Apply what you read:
- 1) Answer these questions using the passage about Henderson's parole and federal charges.
(a) On what date did the parole board issue a fugitive warrant for Henderson?
(b) How many allegations did Henderson plead guilty to at the Nov. 4 hearing?
(c) In what city did a federal grand jury indict Henderson on Nov. 24?
- 2) Resume the passage about Henderson's parole and federal charges, picking up after its final sentence.

Less than two months after his release, a fugitive warrant was issued for Henderson by the parole board on June 4 after he absconded from supervision. He was back in prison in October due to parole violations.

At a Nov. 4 parole board hearing — about three weeks before new federal charges were filed — Henderson pleaded guilty to six allegations related to absconding from parole. He was ordered to spend 60 days behind bars — an additional 30 days in prison added to the 30 days he already had served while awaiting the hearing — which is the maximum under sentencing guidelines for a first parole violation.

He was then sent to Adult Probation and Parole's Fortitude Treatment Center. Henderson had asked during the Nov. 4 hearing to go to the center, saying, "I feel I need a little more structure."

On Nov. 24, a federal grand jury in Salt Lake City indicted Henderson on charges of being a felon in possession of a firearm and ammunition, possession of methamphetamine with intent to distribute and possession of a machine gun in furtherance of a drug trafficking crime.

Extracted data entries:

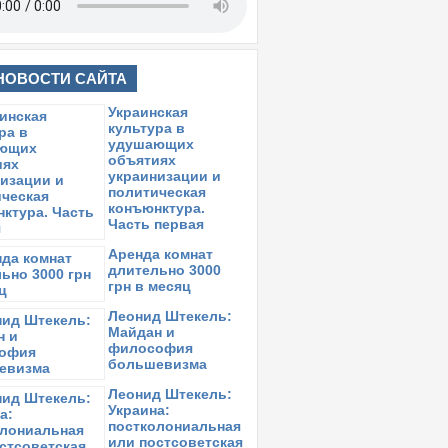
НОВОСТИ САЙТА
Украинская
культура в
удушающих
объятиях
украинизации и
политическая
конъюнктура.
Часть первая
Аренда комнат
длительно 3000
грн в месяц
Леонид Штекель:
Майдан и
философия
большевизма
Леонид Штекель:
Украина:
постколониальная
или постсоветская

Expected outputs:
- 1)
(a) June 4
(b) Six
(c) Salt Lake City

- 2)
The indictment alleged Henderson committed those crimes on or about Oct. 3, while he was still being sought by state authorities.

U.S. Magistrate Judge Evelyn Furse on Dec. 7 agreed to let Henderson remain at the Fortitude Treatment Center, pending further proceedings on the federal charges, according to court records.

In declining to comment, Nuffer explained Tuesday: "The records of the court, including audio recordings of the hearings are available to the public, and all hearings are open to the public, but the court and judges are prohibited from commenting outside court on specific cases."

In a written agreement, the center said it would supervise Henderson, "use every effort" to ensure he appeared at all scheduled proceedings and notify the federal court if he violated any release conditions.

Questions remain • On Dec. 18, Henderson walked away from the facility, at 1747 S. 900 West. That prompted the issuance of an arrest warrant Dec. 21, and police had been looking for Henderson ever since.

The Metro Gang Unit reportedly had been seeking him in the Holladay area Saturday night, just hours before the crash at 2300 East and 4500 South at 9:50 a.m. Sunday.

Henderson had fled on foot after reportedly running a red light. Minutes later, Barney, alone, encountered Henderson just a couple of blocks away.

Neighbors reported hearing a single gunshot and then saw Barney surrounded by fellow officers. Barney died a short time later at the hospital. Bell said Barney's gun was still locked in its holster.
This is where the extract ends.